The GRAS status says the soybean oil with SDA may be used as an ingredient in baked foods and baking mixes, breakfast cereals and grains, cheeses, dairy product analogs, fats and oils, fish products, frozen dairy desserts and mixes, grain products and pastas, gravies and sauces, meat products, milk products, nuts and nut products, poultry products, processed fruit juices, processed vegetable products, puddings and fillings, snack foods, soft candy, and soups and soup mixes at levels that will provide 375 mg of SDA per serving.
"Evidence strongly supports that increased consumption of dietary omega-3 fatty acids could have major health benefits," said Eric Decker, a professor and the department head of Food Science at the University of Massachusetts in Amherst, Mass.
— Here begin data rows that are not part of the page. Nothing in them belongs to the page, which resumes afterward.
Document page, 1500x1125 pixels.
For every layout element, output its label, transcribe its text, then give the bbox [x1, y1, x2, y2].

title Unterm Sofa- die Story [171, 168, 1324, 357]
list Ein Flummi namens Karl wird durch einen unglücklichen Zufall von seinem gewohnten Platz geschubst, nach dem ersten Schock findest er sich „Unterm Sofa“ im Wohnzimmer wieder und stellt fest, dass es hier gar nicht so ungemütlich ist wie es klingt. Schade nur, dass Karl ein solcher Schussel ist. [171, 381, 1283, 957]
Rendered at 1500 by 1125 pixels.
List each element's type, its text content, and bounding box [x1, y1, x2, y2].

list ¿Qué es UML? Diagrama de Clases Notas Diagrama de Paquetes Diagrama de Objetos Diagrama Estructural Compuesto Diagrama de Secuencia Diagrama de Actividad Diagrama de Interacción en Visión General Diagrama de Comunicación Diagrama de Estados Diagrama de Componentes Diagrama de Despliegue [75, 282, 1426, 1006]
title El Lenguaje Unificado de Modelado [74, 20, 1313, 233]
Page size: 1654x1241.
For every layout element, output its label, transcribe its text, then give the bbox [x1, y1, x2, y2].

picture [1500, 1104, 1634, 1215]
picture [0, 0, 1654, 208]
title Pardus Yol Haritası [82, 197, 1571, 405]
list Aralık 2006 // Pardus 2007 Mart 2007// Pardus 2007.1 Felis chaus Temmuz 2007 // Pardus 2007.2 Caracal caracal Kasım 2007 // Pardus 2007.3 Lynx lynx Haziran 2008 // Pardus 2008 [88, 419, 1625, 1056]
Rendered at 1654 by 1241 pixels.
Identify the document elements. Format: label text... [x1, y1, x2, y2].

The oil is obtained from a bioengineered soybean. The oil contains 15% to 30% SDA and 5% to 8% gamma-linolenic acid (GLA). Neither SDA nor GLA is found in conventional soybean oil. The SDA soybean oil also contains higher levels of alpha-linolenic acid (ALA) and palmitic acid than conventional soybean oil. It contains lower levels of oleic acid and linoleic acid. It is 14% to 18% saturated fat and has no trans fat.
SDA-enriched soybean oil with antioxidants and appropriate handling has been tested in a variety of food and beverage products that resulted in acceptable flavor characteristics and the required shelf life, according to Solae.